De Waal wants to provide this free education. He wants the visitors of the library to remember both global connection and exile. There are books in 90 different languages for which De Waal has set up an online system for requesting. This work of art is no longer his, but belongs to those who experience it. Every person who has talked to someone, written their name, donated a book or requested a language has affected the library and is therefore in some way responsible for it. During the exhibition’s run, discussions regarding displacement are being held at the museum, exploring subjects such as the possibility of future exile and forced migration due to climate change. De Waal hopes that by providing this platform of teaching, the stigma that immigrants face will be challenged. It is ironic and inexcusable that we actively appreciate worldly literature and artefacts in museums that depend on the very culture that the British media demonises. Respect for refugees is lacking in the toxic language and harmful policing that is normalised in British society.

         Knowledge is not just limited to words. De Waal thought it only fitting that his library be displayed among thousands of artefacts in the British Museum. His own artefacts are hung within the library:

“Alongside the books hangs a quartet of de Waal’s own vitrines, psalm, I-IV (2019), holding pieces of porcelain, marble and steel.”

While his library has an objective and effable function as a source of education, what makes it a work of art is the collaboration between academia and aesthetic. His fascination with literature is communicated through his abstract sculptural work. Some of his writing in the porcelain-coated walls is illegible, contrasted against the absolute legibility of the library. This part of the library has a less direct and obvious function. It acts as a commentary on the history of erasure and imperfect knowledge, offering a different sensory experience to the act of reading a book.

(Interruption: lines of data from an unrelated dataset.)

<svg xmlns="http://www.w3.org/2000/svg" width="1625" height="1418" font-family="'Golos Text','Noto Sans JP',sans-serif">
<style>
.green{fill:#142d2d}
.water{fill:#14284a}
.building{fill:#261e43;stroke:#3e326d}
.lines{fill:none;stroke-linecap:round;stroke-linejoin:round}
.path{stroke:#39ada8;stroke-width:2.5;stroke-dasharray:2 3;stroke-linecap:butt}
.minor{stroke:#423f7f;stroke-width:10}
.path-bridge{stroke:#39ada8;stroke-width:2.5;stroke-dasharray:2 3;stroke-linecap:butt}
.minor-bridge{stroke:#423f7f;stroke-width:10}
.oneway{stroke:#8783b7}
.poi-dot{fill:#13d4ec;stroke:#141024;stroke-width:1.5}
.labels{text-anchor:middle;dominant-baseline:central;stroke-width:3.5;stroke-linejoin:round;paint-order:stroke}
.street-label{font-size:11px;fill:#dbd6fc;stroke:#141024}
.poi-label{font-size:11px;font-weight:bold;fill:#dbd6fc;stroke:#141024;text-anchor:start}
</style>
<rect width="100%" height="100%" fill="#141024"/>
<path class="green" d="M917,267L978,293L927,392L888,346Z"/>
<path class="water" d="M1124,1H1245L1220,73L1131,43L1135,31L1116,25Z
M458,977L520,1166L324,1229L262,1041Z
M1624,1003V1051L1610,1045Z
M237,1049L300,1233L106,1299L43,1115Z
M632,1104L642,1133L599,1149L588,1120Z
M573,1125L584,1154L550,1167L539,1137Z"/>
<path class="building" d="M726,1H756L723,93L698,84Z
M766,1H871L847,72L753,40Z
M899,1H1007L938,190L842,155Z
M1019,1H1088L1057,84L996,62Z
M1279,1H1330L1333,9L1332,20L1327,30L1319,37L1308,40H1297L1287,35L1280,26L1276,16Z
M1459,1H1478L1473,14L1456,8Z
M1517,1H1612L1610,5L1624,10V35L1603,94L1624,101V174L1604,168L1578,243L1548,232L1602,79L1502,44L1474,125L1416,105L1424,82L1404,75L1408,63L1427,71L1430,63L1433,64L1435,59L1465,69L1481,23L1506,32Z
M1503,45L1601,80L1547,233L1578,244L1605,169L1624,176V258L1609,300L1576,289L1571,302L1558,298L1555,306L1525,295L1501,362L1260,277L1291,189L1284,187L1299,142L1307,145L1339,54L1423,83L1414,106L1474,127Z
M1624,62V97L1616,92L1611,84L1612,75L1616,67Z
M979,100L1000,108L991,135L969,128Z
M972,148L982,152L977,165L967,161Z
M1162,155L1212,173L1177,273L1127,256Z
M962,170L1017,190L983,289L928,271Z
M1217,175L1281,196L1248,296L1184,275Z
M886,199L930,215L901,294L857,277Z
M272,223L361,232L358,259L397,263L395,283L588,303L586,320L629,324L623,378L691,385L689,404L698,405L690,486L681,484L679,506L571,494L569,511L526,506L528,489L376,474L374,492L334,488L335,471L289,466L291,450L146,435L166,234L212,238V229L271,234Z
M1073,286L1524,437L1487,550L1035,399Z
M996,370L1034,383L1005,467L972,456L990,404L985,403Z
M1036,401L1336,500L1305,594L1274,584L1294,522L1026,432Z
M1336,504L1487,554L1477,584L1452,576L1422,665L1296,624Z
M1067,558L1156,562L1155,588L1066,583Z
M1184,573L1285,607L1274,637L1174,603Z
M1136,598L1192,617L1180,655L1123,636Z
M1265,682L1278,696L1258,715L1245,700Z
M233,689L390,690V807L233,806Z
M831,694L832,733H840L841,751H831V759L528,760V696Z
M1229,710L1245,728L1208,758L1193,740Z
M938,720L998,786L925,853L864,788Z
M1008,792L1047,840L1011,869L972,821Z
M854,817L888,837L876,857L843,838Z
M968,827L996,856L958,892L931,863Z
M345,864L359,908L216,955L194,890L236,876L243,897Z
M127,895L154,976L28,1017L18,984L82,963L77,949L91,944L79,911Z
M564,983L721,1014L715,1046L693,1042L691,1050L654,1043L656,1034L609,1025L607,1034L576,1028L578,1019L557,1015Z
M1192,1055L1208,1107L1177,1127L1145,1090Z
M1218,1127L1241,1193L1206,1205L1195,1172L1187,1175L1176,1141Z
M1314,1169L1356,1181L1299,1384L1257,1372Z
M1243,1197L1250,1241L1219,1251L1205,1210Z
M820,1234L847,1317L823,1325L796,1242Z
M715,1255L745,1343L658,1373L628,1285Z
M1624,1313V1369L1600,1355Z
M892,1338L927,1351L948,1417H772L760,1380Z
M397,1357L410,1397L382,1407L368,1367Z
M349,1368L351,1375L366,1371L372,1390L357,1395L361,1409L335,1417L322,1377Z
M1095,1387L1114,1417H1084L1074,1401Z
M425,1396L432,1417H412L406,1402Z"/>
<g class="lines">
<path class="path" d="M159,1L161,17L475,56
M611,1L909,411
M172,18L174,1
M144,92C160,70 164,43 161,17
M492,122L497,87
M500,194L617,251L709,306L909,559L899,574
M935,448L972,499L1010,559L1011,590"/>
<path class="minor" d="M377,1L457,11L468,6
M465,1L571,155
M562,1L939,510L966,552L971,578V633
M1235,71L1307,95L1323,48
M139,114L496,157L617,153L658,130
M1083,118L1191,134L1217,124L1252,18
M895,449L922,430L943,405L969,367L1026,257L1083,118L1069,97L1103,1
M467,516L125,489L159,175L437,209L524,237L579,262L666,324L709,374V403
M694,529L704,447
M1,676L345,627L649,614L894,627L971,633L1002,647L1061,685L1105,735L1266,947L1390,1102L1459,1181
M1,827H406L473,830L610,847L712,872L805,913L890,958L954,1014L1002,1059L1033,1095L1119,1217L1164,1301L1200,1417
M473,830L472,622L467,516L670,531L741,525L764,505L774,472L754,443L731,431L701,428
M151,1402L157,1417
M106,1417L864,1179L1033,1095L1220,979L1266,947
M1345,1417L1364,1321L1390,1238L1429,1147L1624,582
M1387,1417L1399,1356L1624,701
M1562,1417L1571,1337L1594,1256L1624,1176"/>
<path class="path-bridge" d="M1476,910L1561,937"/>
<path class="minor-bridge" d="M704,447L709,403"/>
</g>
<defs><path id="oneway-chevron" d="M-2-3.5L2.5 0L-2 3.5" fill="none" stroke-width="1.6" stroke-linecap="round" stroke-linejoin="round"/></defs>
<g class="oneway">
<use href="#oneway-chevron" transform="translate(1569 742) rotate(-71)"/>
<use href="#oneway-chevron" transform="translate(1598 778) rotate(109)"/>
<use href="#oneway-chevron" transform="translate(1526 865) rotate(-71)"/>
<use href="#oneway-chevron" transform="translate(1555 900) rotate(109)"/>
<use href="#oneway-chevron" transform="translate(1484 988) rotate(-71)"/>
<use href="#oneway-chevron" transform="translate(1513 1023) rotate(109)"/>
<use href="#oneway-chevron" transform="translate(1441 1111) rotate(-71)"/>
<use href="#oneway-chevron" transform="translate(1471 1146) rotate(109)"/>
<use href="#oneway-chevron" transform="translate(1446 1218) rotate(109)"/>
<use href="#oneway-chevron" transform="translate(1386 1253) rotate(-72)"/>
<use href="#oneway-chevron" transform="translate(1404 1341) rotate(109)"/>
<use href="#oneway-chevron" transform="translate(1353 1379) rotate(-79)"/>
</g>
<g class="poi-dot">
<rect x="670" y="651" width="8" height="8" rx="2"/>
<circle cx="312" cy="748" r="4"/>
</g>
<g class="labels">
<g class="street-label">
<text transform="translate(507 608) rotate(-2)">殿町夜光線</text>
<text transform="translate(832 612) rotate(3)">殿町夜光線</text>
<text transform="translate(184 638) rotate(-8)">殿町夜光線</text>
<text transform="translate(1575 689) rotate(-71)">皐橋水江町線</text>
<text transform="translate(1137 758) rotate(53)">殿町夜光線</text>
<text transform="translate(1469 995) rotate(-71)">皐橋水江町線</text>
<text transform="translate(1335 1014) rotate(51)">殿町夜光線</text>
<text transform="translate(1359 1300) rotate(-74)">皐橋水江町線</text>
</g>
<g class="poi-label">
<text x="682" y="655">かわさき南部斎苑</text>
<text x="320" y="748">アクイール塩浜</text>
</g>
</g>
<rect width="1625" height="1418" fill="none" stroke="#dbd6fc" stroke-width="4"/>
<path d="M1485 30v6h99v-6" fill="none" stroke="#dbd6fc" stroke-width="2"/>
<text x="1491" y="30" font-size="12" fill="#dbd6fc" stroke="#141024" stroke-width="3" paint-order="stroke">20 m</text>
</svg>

         Language and exile are interwoven. When a refugee or immigrant departs from their homeland, they leave behind all that they know, including being surrounded by their mother tongue. De Waal’s library has books in specific regional languages. He wants his library to be diverse, both to educate visitors and provide free access to books that are rare in the UK. Furthermore, there is a poignant quality about books that we are unable to read or have near impossible translations, and a sense of loss. Every part of De Waal’s library is art. Contemporary art does not have strict rules. You only have to look at Duchamp’s readymade sculptures to see that. There are so many delicate details in this work; interactive writing in books, porcelain inscriptions, and sculptural pieces. It might not be a typical painting or sculpture, but it is art because De Waal intended it to be. It is the effect it has on people and the community it brings together that sets the work apart. Once the British Museum show is over, De Waal is taking his library down and donating the books to the library at the University of Mosul in Iraq, which was destroyed by ISIS. His work will forever impact the communities of those who read and who have read those books, acquiring knowledge that might have otherwise not been available to them.